■ Source
◇ ◇ ◇ ◇ ◇

This Announcement or any part of it does not constitute or form part of any
offer to issue or sell, or the solicitation of an offer to acquire, purchase
or subscribe for, any securities in the United States, Australia, Canada,
Japan, the Republic of South Africa, Hong Kong or any other jurisdiction in
which the same would be unlawful or to any person to whom it is unlawful to
make such offer or solicitation. No public offering of the Placing Shares is
being made in any such jurisdiction.

No action has been taken by the Company, BMO Capital Markets Limited ("BMO"),
Canaccord Genuity Limited ("Canaccord"), Peel Hunt LLP ("Peel Hunt") or Banco
Santander, S.A. ("Santander" and, together with BMO, Canaccord and Peel Hunt,
the "Banks") or any of their respective Affiliates or any of its or their
respective directors, officers, partners, employees, agents or advisers
(collectively "Representatives") or any person acting on behalf of any of them
that would, or is intended to, permit an offer of the Placing Shares or result
in the possession or distribution of this Announcement or any other offering
or publicity material relating to such Placing Shares in any jurisdiction
where action for that purpose is required. Any failure to comply with these
restrictions may constitute a violation of the securities laws of such
jurisdiction. Persons into whose possession this Announcement comes are
required to inform themselves about, and to observe, such restrictions.

No prospectus, offering memorandum, offering document or admission document
has been or will be made available in any jurisdiction in connection with the
matters contained or referred to in this Announcement and no such document is
required (in accordance with Regulation (EU) No 2017/1129 (the "EU Prospectus
Regulation") or the Public Offers and Admissions to Trading Regulations 2024
(the "POATR")) to be published. Persons needing advice should consult a
qualified independent legal adviser, business adviser, financial adviser or
tax adviser for legal, financial, business or tax advice.

◇ ◇ ◇ ◇ ◇

■ Recorded information

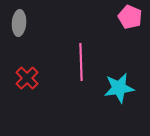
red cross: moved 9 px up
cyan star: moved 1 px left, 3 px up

◇ ◇ ◇ ◇ ◇

■ Request
In the placing announcement, which four banks are together called the "Banks"? Use only the announcement text to answer, not the material.

■ Output of the task
BMO Capital Markets Limited, Canaccord Genuity Limited, Peel Hunt LLP and Banco Santander, S.A.